9 commentaires sur “Le concept de ville 30 – Paris se lance ?

  1. Nicolas

    Autre avantage, cela simplifie l’aménagement cyclable :
    – inutile sur les axes à 30 km/h
    – piste cyclable séparée sur les axes à 50.

  2. Pim

    Si je suis complètement favorable aux villes à 30 partout et sans délai, je suis assez sceptique quant au respect des automobilistes de cette limitation. D’une part parce qu’il est difficile de respecter le 30 au volant d’une grosse berline ou d’un 4×4, ou même d’une voiture récente. En effet, l’habitacle intérieur est si confortablement et silencieusement aménagé, qu’on ne se rend pas compte de sa vitesse. En dessous de 40, on a l’impression d’être au pas!
    D’autre part, je n’ai jamais vu un seul contrôle de vitesse dans une zone 30, car sinon ils prendraient >90% des voitures! Et avec la politique laxiste du ‘il faut sensibiliser bla bla bla, pas stigmatiser bla bla bla’, ca ne va pas s’arranger

    Point positif peut etre :
    avec une limitation à 50, les gens roulaient à 60++
    avec une limitation à 30, ils respecteront le 50?

  3. Le cycliste intraitable

    Plutôt que de se formaliser sur les limitations de vitesse, il faut plutôt insister sur le fait qu’en zone 30, les passages piétons et les sens uniques totaux n’ont plus lieu d’être.

    En zone 30, les motoristes doivent donc s’attendre :
    – à ce que des cyclistes circulent à contresens, avec croisement qui oblige à ralentir ;
    – à ce que les piétons aient systematiquement la priorité pour traverser, même en-dehors des passages cloutés, à condition qu’ils manifestent leur intention de traverser.

    Les conducteurs motorisés sensés adaptent leur vitesse au contexte. Face aux moins sensés, c’est aussi à nous piétons et cyclistes de faire valoir notre priorité et notre droit à la tranquillité et à la sécurité.

  4. Yefka

    Conjointement à ça il faudrait aussi que les voitures soient conçus pour rouler à 30km/h, ce qui n’est pas le cas actuellement.

  5. stefanopoulos

    Il ne suffit pas hélas de mettre un panneau zone 30 pour qu’elle soit respectée.
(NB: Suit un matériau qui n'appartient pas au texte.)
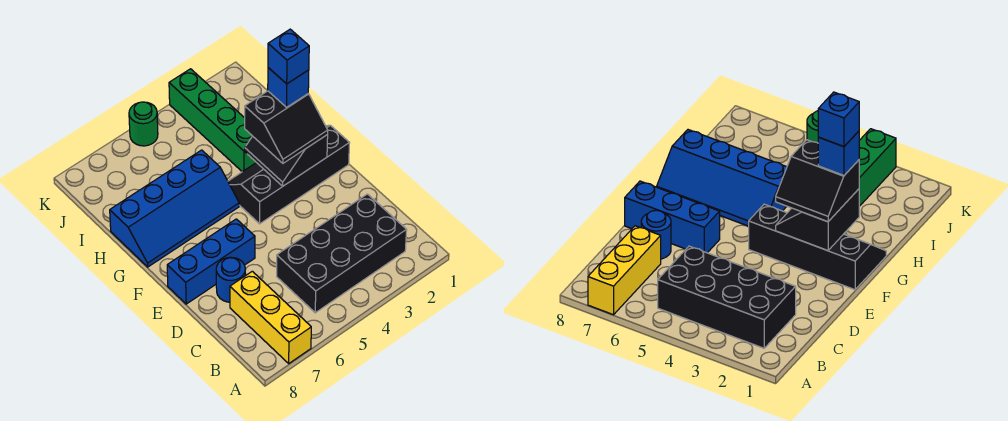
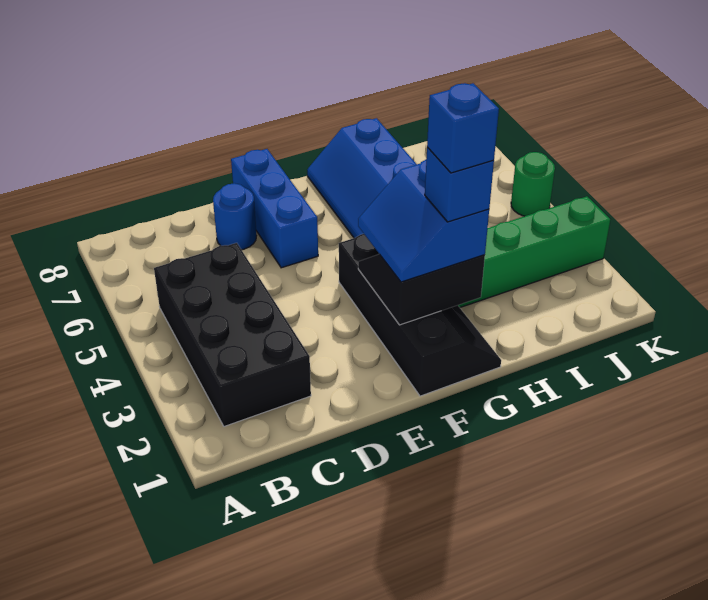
yellow brick A7:C7 level 1 -> none
black slope F2:G3 level 3 top G -> blue slope F2:G3 level 3 top G

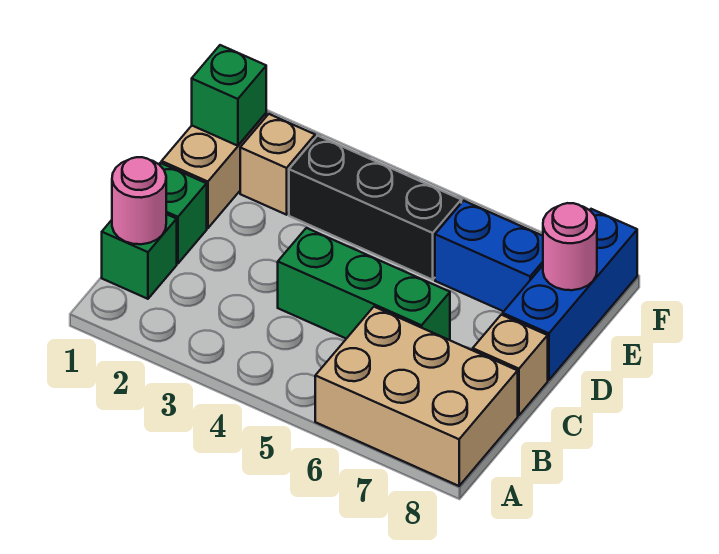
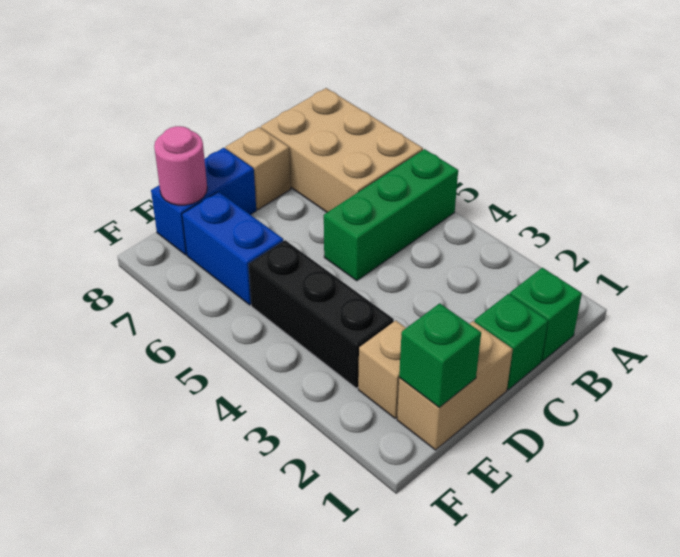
pink round brick B1 level 2 -> none
green brick C4:C6 level 1 -> green brick A5:C5 level 1
blue brick D8:F8 level 1 -> blue brick D8:E8 level 1

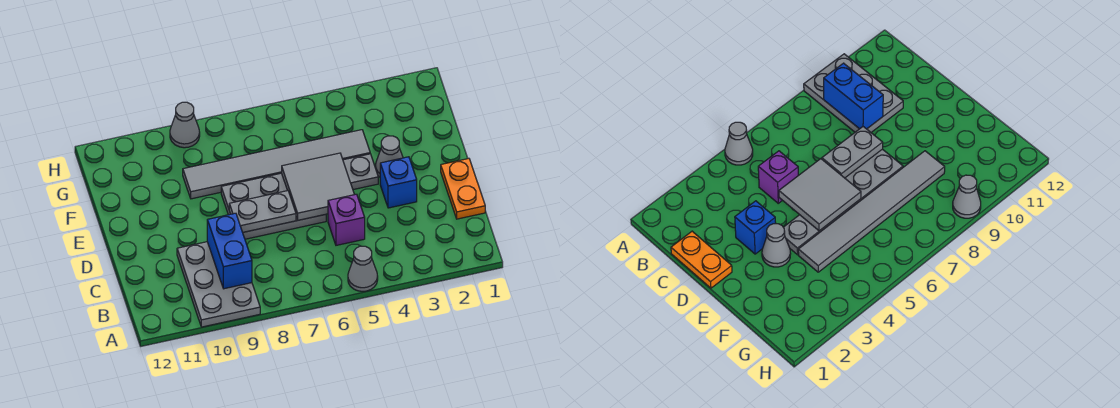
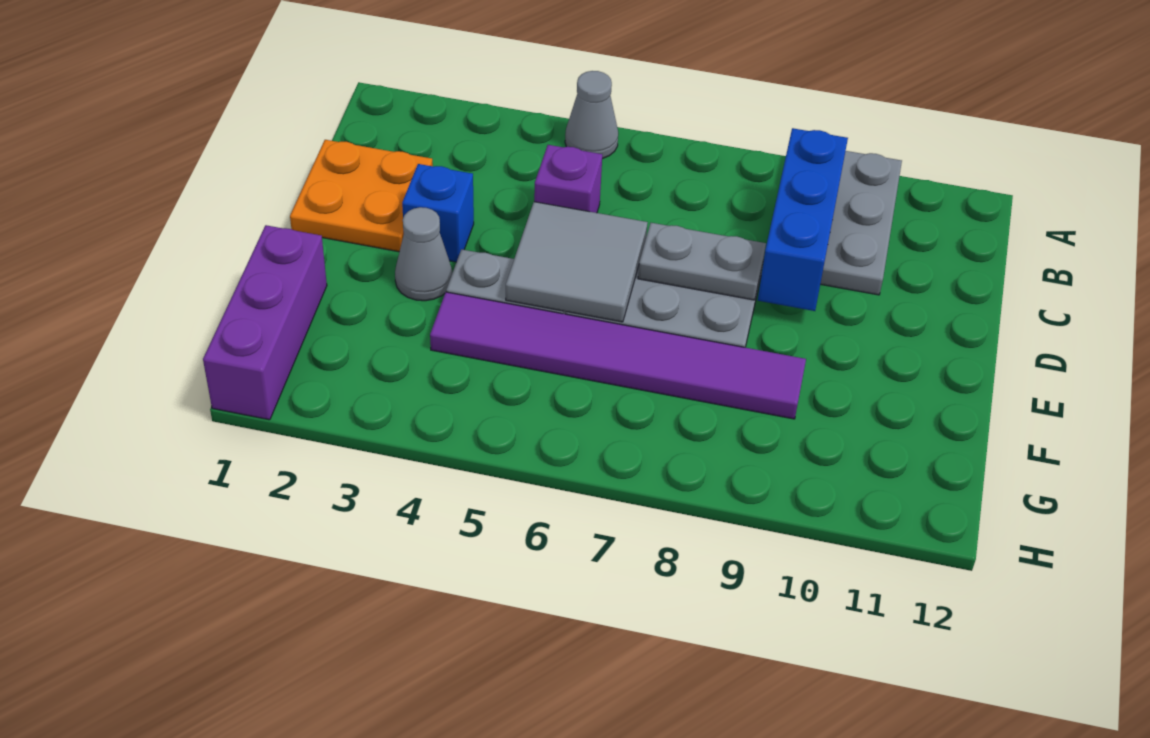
blue brick B9:C9 level 2 -> blue brick B9:D9 level 2
orange plate C1:D1 level 1 -> orange plate C1:D2 level 1
none -> purple brick F1:H1 level 1
grey tile F4:F9 level 1 -> purple tile F4:F9 level 1
grey cone H9 level 1 -> none

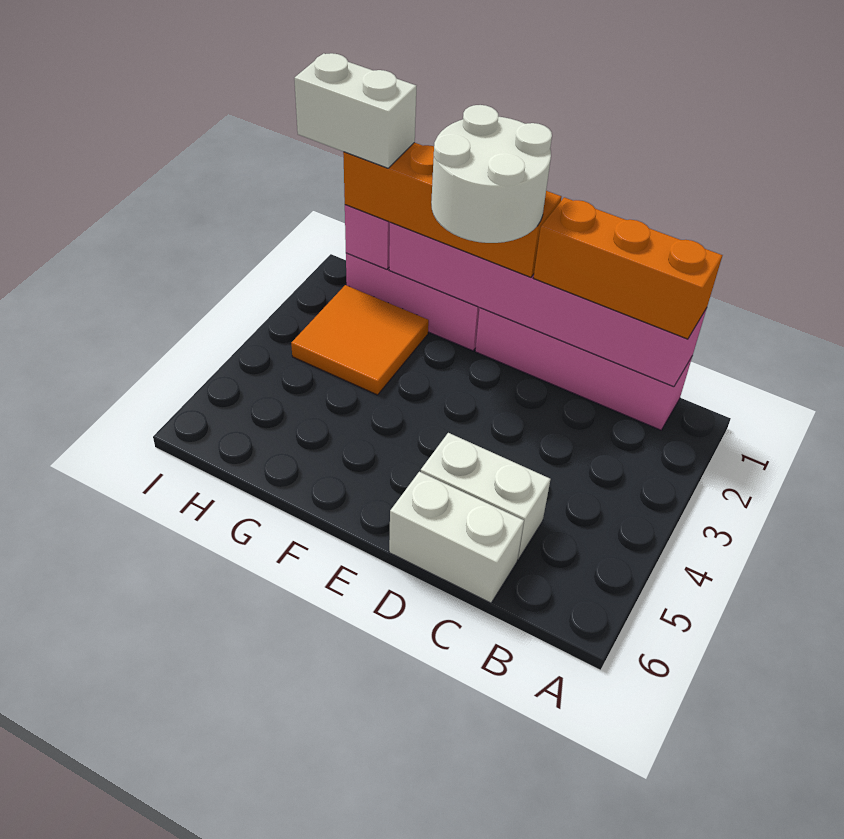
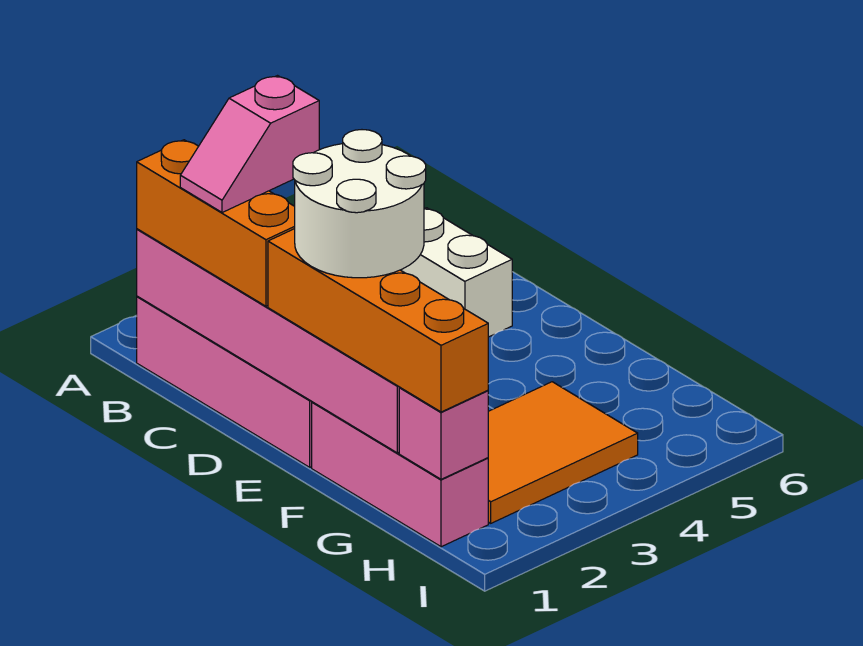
none -> pink slope C1:C2 level 4 top 2
white brick C6:D6 level 1 -> none
orange tile G2:H3 level 1 -> orange tile G2:H4 level 1
white brick H1:I1 level 4 -> none

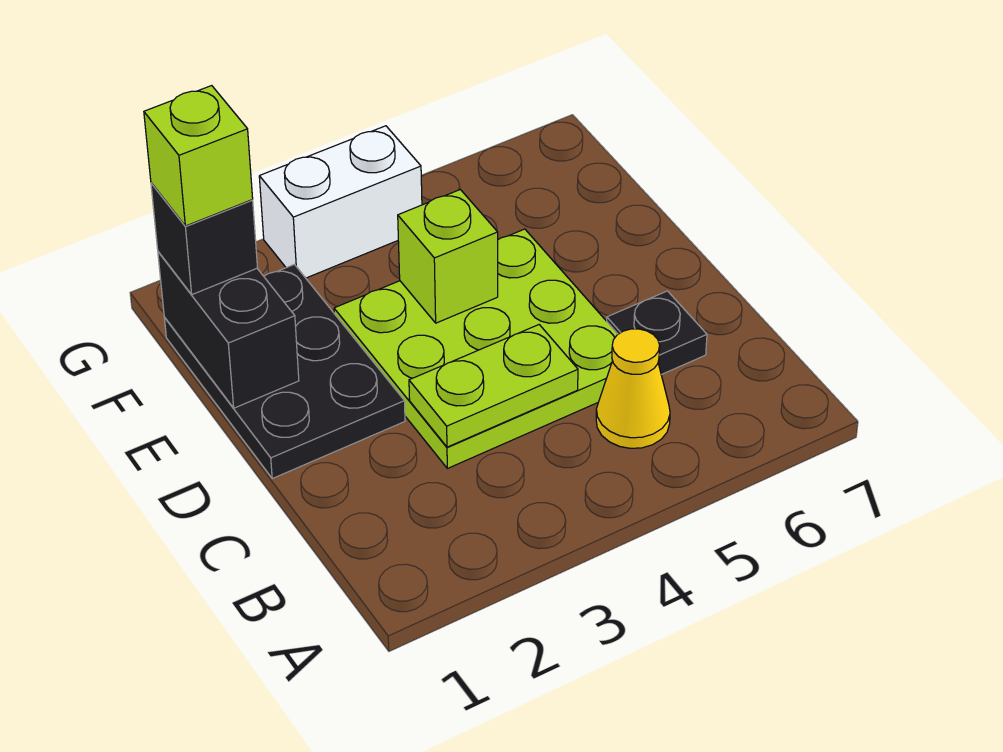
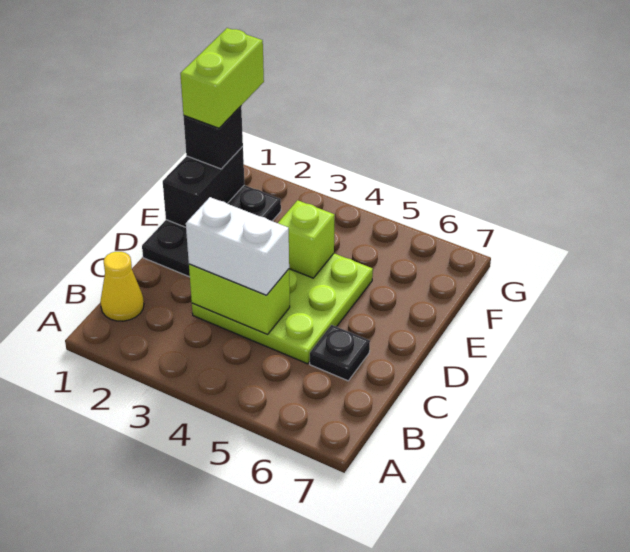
yellow cone B5 level 1 -> yellow cone B1 level 1
lime plate C3:C4 level 2 -> lime brick C3:C4 level 2
lime brick F1 level 4 -> lime brick F1:G1 level 4
white brick G3:G4 level 1 -> white brick C3:C4 level 3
Il faut créer des aménagements urbains (chicanes, élargissement des trottoirs, coussins berlinois, peinture au sol, revêtement de granulométrie différente) qui contraignent les automobilistes à réduire leur vitesse à 30 km/h.

    Le mieux reste la zone 20 où il n’y a plus de différence de niveau avec le trottoir et où l’automobiliste se sent vraiment un étranger…

  6. Yôm

    Une ville 30 où les piétons et cyclistes désinvoltes grouillent en tous sens, c’est garantir le respect de la limitation de vitesse. Le plus éprouvant pour l’automobiliste roulant à 30, c’est l’absurdité de la situation.
    Comparée à un cycliste ultra-mobile se faufilant partout, l’automobile, encombrante et peu réactive est un handicap à même allure.
    C’est plus un tel usage que la conception de la voiture qui est intolérable pour l’automobiliste.
    On peut s’attendre à une augmentation du report modal en défaveur de l’auto.

  7. Nicolas

    @PIM
    Je pense que la limitation sera globalement respectée dans ces villes car à la différence du système des zones 30, le 30 km/h devient la norme (et 50 km/h l’exception). Et donc, on peut se faire choper n’importe où par un contrôle radar…

  8. LEGEOGRAPHE

    Non, Pim a un peu raison, en sachant que la « vitesse de croisière » de la majorité des automobilistes urbains est entre 64 et 67 km/h.
    Les automobilistes le reconnaissent d’ailleurs aisément : les radars en ville, ça les fait chier et ils continuent à se faire avoir puisqu’ils sont pressés.

    Donc, avec une limite à 30, ils respecteront quasi tous en effet le 50 km/h, mais de là à faire respecter le 30 km/h, ce sera plus dur.

  9. cycliste alcoolique

    @LEGEOGRAPHE,
    ce n’est pas que une limitation a 30, c’est aussi une nouvelle façon de partager. Dans les villes 30, plus vraiment de voies dédiées aux cyclistes, piétons, voitures. Mais plutot une seule … et la la voiture est perdante.
    Il n’y aura plus la voie royale – pour les tutures – et ce qui reste pour les « pauvres ». Pour moi, et j’espère que je ne rêve pas trop – c’est vraiment une chance unique de se réapproprier l’espace publique.